**TASK TO COMPLETE**: Filter the entries down to the lines holding "media", then copy those lines.

**EXERCISE MATERIALS**:

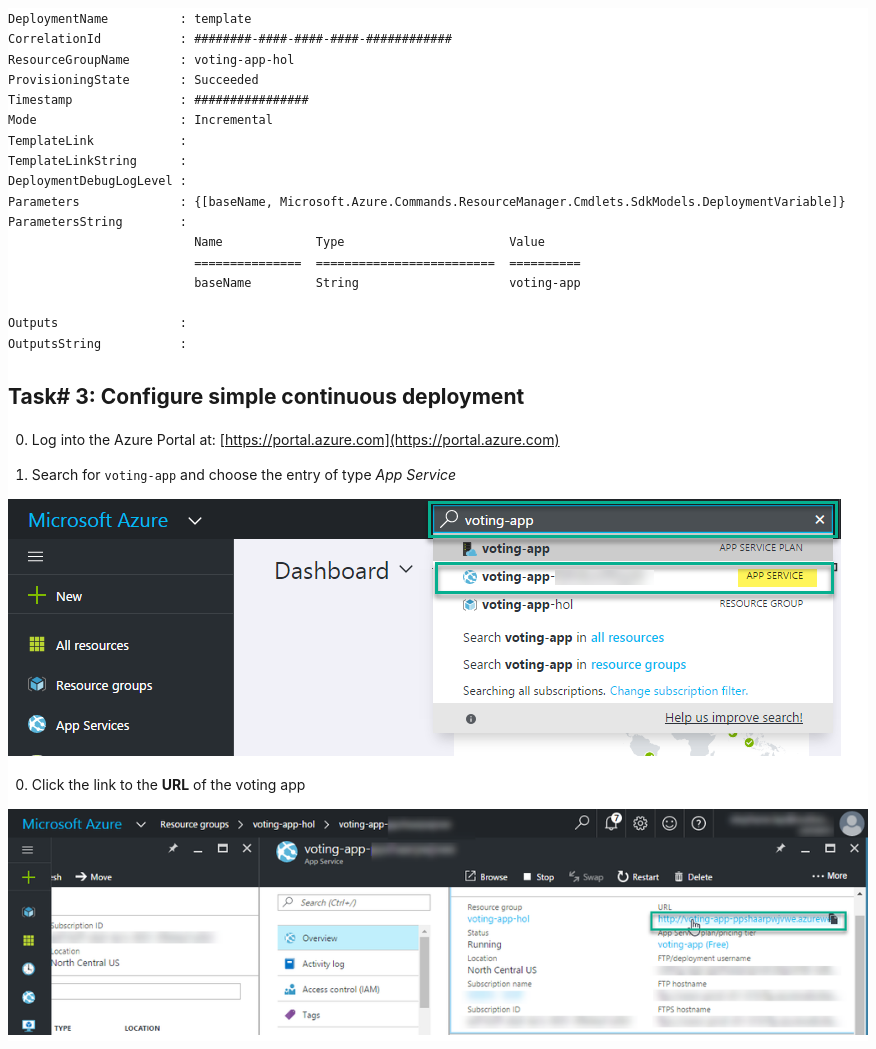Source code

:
  ```
 DeploymentName          : template
 CorrelationId           : ########-####-####-####-############
 ResourceGroupName       : voting-app-hol
 ProvisioningState       : Succeeded
 Timestamp               : ################
 Mode                    : Incremental
 TemplateLink            :
 TemplateLinkString      :
 DeploymentDebugLogLevel :
 Parameters              : {[baseName, Microsoft.Azure.Commands.ResourceManager.Cmdlets.SdkModels.DeploymentVariable]}
 ParametersString        :
                           Name             Type                       Value
                           ===============  =========================  ==========
                           baseName         String                     voting-app
 
 Outputs                 :
 OutputsString           : 
 ```

## Task# 3: Configure simple continuous deployment

0. Log into the Azure Portal at: [https://portal.azure.com](https://portal.azure.com)

0. Search for `voting-app` and choose the entry of type *App Service*

 ![](<media/azure_portal_search_votingapp.png>)

0. Click the link to the **URL** of the voting app

 ![](<media/click_web_app_url_not_deployed.png>)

**RESPONSE BELOW**:
 ![](<media/azure_portal_search_votingapp.png>)
 ![](<media/click_web_app_url_not_deployed.png>)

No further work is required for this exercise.